Records drawn from a dataset
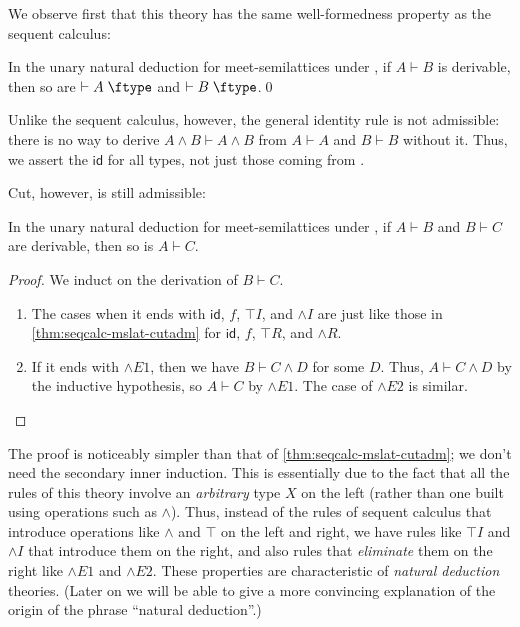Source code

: \documentclass{book}
\def\idfunc{\mathsf{id}}
\let\types\vdash
\def\type{\;\ftype}
\let\meet\wedge
\def\meetR{\mathord{\meet}R}
\def\meetE{\mathord{\meet}E}
\def\meetI{\mathord{\meet}I}
\begin{document}
We observe first that this theory has the same well-formedness property as the sequent calculus:

\begin{thm}\label{thm:natded-mslat-wftype}
  In the unary natural deduction for meet-semilattices under \cG, if $A\types B$ is derivable, then so are $\types A\type$ and $\types B\type$.\qed
\end{thm}

Unlike the sequent calculus, however, the general identity rule is not admissible: there is no way to derive $A\meet B \types A\meet B$ from $A\types A$ and $B\types B$ without it.
Thus, we assert the $\idfunc$ for all types, not just those coming from \cG.

Cut, however, is still admissible:

\begin{thm}\label{thm:natded-mslat-cutadm}
  In the unary natural deduction for meet-semilattices under \cG, if $A\types B$ and $B\types C$ are derivable, then so is $A\types C$.
\end{thm}
\begin{proof}
  We induct on the derivation of $B\types C$.
  \begin{enumerate}
  \item The cases when it ends with $\idfunc$, $f$, $\top I$, and $\meetI$ are just like those in \cref{thm:seqcalc-mslat-cutadm} for $\idfunc$, $f$, $\top R$, and $\meetR$.
  \item If it ends with $\meetE1$, then we have $B\types C\meet D$ for some $D$.
    Thus, $A\types C\meet D$ by the inductive hypothesis, so $A\types C$ by $\meetE1$.
    The case of $\meetE2$ is similar.\qedhere
  \end{enumerate}
\end{proof}

The proof is noticeably simpler than that of \cref{thm:seqcalc-mslat-cutadm}; we don't need the secondary inner induction.
This is essentially due to the fact that all the rules of this theory involve an \emph{arbitrary} type $X$ on the left (rather than one built using operations such as $\meet$).
Thus, instead of the rules of sequent calculus that introduce operations like $\meet$ and $\top$ on the left and right, we have rules like $\top I$ and $\meetI$ that introduce them on the right, and also rules that \emph{eliminate} them on the right like $\meetE1$ and $\meetE2$.
These properties are characteristic of \emph{natural deduction} theories.
(Later on we will be able to give a more convincing explanation of the origin of the phrase ``natural deduction''.)
\end{document}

EXERCISE DIRECTIONS — Return all the entries word for word, but omit any pictures they contain.

TASK SOLUTION —
Source code

: \documentclass{book}
\def\idfunc{\mathsf{id}}
\let\types\vdash
\def\type{\;\ftype}
\let\meet\wedge
\def\meetR{\mathord{\meet}R}
\def\meetE{\mathord{\meet}E}
\def\meetI{\mathord{\meet}I}
\begin{document}
We observe first that this theory has the same well-formedness property as the sequent calculus:

\begin{thm}\label{thm:natded-mslat-wftype}
  In the unary natural deduction for meet-semilattices under \cG, if $A\types B$ is derivable, then so are $\types A\type$ and $\types B\type$.\qed
\end{thm}

Unlike the sequent calculus, however, the general identity rule is not admissible: there is no way to derive $A\meet B \types A\meet B$ from $A\types A$ and $B\types B$ without it.
Thus, we assert the $\idfunc$ for all types, not just those coming from \cG.

Cut, however, is still admissible:

\begin{thm}\label{thm:natded-mslat-cutadm}
  In the unary natural deduction for meet-semilattices under \cG, if $A\types B$ and $B\types C$ are derivable, then so is $A\types C$.
\end{thm}
\begin{proof}
  We induct on the derivation of $B\types C$.
  \begin{enumerate}
  \item The cases when it ends with $\idfunc$, $f$, $\top I$, and $\meetI$ are just like those in \cref{thm:seqcalc-mslat-cutadm} for $\idfunc$, $f$, $\top R$, and $\meetR$.
  \item If it ends with $\meetE1$, then we have $B\types C\meet D$ for some $D$.
    Thus, $A\types C\meet D$ by the inductive hypothesis, so $A\types C$ by $\meetE1$.
    The case of $\meetE2$ is similar.\qedhere
  \end{enumerate}
\end{proof}

The proof is noticeably simpler than that of \cref{thm:seqcalc-mslat-cutadm}; we don't need the secondary inner induction.
This is essentially due to the fact that all the rules of this theory involve an \emph{arbitrary} type $X$ on the left (rather than one built using operations such as $\meet$).
Thus, instead of the rules of sequent calculus that introduce operations like $\meet$ and $\top$ on the left and right, we have rules like $\top I$ and $\meetI$ that introduce them on the right, and also rules that \emph{eliminate} them on the right like $\meetE1$ and $\meetE2$.
These properties are characteristic of \emph{natural deduction} theories.
(Later on we will be able to give a more convincing explanation of the origin of the phrase ``natural deduction''.)
\end{document}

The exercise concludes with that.